Cuadrados, cuadrados, cuadrados.
Casas enfiladas.
Las gentes ya tienen el alma cuadrada,
ideas en fila
y ángulo en la espalda.
Yo misma he vertido ayer una lágrima,
Dios mío, cuadrada.
Por la noche escucho a Robert Johnson a través del móvil. En
la más absoluta oscuridad, solo destaca la pantalla rectangular. En el silencio
más absoluto, la música se va desgranando por los auriculares. Robert, amigo, al
final todo termina condensado ahí. La leyenda del cruce de caminos, la amenaza
constante del precipicio, tu determinación por huir de tu destino y dedicarte
por entero a la música, el polvo en los zapatos recorriendo con tu guitarra los
garitos y las esquinas de Friar’s Point, Clarksdale o Helena, la magia de tu slide. Las veintinueve canciones
grabadas en los estudios de grabación de San Antonio y Dallas. Las diferentes
tomas, los descansos entre ellas, los cigarrillos, las ilusiones. Las historias
que volcabas en tus letras. Las noches, el vagabundeo. Las pintas de güisqui,
las peleas, la soledad, la idea que empieza a brillar y acaba por tomar forma
entre tus dedos encallecidos. Tu impetuoso individualismo, al que yo ni me
acerco. Más bien lo contrario. Últimamente flaqueo y me imagino comulgando en
sociedad, relajando todos los músculos. Eliminando cualquier crispación de mi
interior.
No sé, Robert, he estado
pensando estos días y creo que podría hacerlo. Podría reírme con los humoristas
y leer a los columnistas correctos. Aceptar la ortodoxia como heterodoxia
(últimamente observo a gente que me puede ayudar a obedecer, y no es tan
complicado; puedes pasar incluso por desobediente, si te lo sabes montar). No
opinar ni pensar contra el Gobierno. Ser uno con él en pos del bien común. Acatar.

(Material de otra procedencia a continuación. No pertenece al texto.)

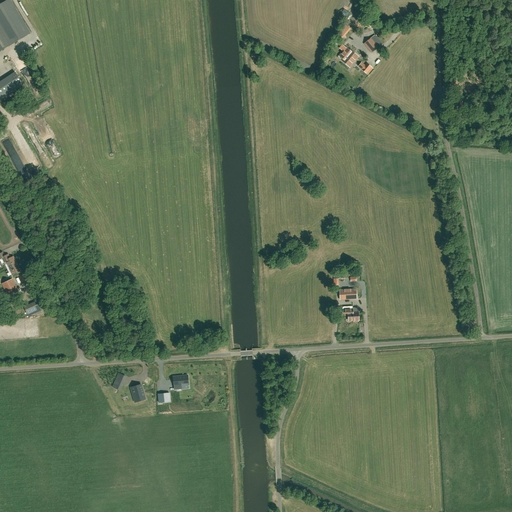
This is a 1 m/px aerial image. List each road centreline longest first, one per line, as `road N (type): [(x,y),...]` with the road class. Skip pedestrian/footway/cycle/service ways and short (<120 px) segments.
road 1 (unclassified): [(483,337),(440,115),(438,15),(380,28)]
road 2 (unclassified): [(82,363),(297,350)]
road 3 (unclassified): [(82,363),(0,188)]
road 4 (unclassified): [(297,350),(483,337)]
road 5 (unclassified): [(280,511),(278,430),(297,350)]
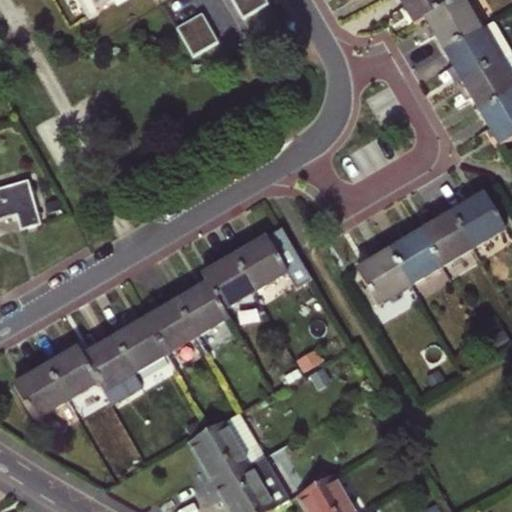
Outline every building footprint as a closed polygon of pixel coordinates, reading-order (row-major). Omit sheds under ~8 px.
[(74,0),(86,19),(119,0),(74,0)] [(268,5),(265,0),(231,0),(243,19),(268,5)] [(400,0),(415,25),(425,19),(457,0),(400,0)] [(481,32),(462,0),(457,0),(425,19),(445,53),(481,32)] [(183,25),(199,55),(225,41),(209,12),(183,25)] [(511,54),(494,24),(481,32),(445,53),(462,83),(511,54)] [(511,54),(462,83),(480,115),(511,96),(511,54)] [(511,140),(511,96),(480,115),(499,147),(511,140)] [(0,221),(17,216),(21,231),(41,226),(28,181),(0,189),(0,221)] [(506,232),(485,196),(453,215),(474,251),(506,232)] [(474,251),(453,215),(422,233),(443,269),(474,251)] [(283,231),(236,259),(256,294),(288,276),(298,292),(314,283),(283,231)] [(443,269),(422,233),(391,251),(411,287),(443,269)] [(411,287),(391,251),(357,271),(378,307),(411,287)] [(256,294),(236,259),(204,277),(209,285),(225,312),(256,294)] [(178,303),(199,339),(230,321),(225,312),(209,285),(178,303)] [(199,339),(178,303),(147,322),(168,358),(199,339)] [(137,376),(168,358),(147,322),(116,340),(137,376)] [(137,376),(116,340),(85,359),(100,385),(114,407),(144,389),(137,376)] [(48,368),(69,403),(100,385),(85,359),(80,350),(48,368)] [(69,403),(48,368),(15,388),(36,422),(69,403)] [(202,478),(210,491),(265,459),(239,415),(190,444),(208,474),(202,478)] [(389,418),(377,425),(382,434),(395,427),(389,418)] [(261,443),(269,457),(285,447),(276,433),(261,443)] [(223,501),(229,511),(272,511),(291,501),(265,459),(210,491),(217,504),(223,501)] [(354,511),(334,476),(298,497),(307,511),(354,511)]
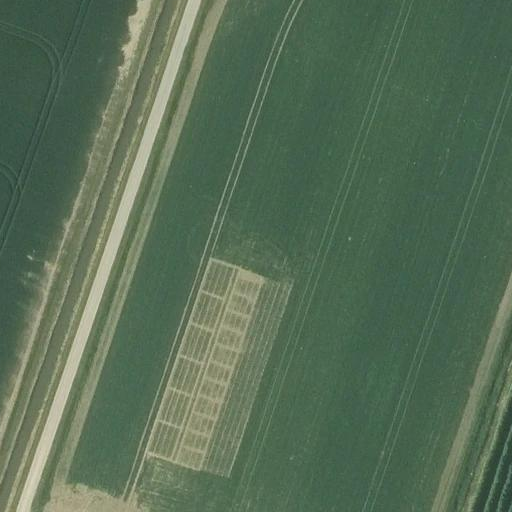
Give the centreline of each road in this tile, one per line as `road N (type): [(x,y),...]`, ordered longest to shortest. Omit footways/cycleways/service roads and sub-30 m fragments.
road 1 (unclassified): [(23,511),(192,37),(258,0)]
road 2 (track): [(0,60),(123,0)]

Dar por sentada su buena voluntad; confiar en su buen hacer. Callarme si no voy
a aportar soluciones definitivas. Ser muy prudente y delegar para siempre las decisiones
y reflexiones de calado en manos expertas; en gente más preparada que yo, y que
sabe lo que me conviene. No buscarle tres pies al gato ni hacer caso jamás de
habladurías no confirmadas por los canales oficiales. Disfrutar de mi pequeño
espacio de libertad personal, pero sin dejar de deberme al pueblo. No dudar por
mí mismo. Sentirme protegido. Dejarme cuidar y rearmar éticamente; y no morder
nunca la mano que me ampara y me aleja del precipicio de la sinrazón y el odio.
Desear que ningún elemento desestabilizador desequilibre el estado de las cosas
ni altere el curso de los acontecimientos. Hacer oídos sordos a las mentiras.
Desear fervientemente que la Ley acalle los embustes. Rechazar el nubarrón de
cualquier pensamiento extraño. Así podría avanzar como persona, claro. Adensar
mi conocimiento, mi imaginación incluso, transitando un camino limpio, sin
dobleces y poco o nada sospechoso. Podría, por qué no, poner mi creatividad al
servicio de un bien superior. Y, sobre todo, llegar a asumir algún día que con
esta actitud puedo colaborar a hacer del mundo un lugar mejor.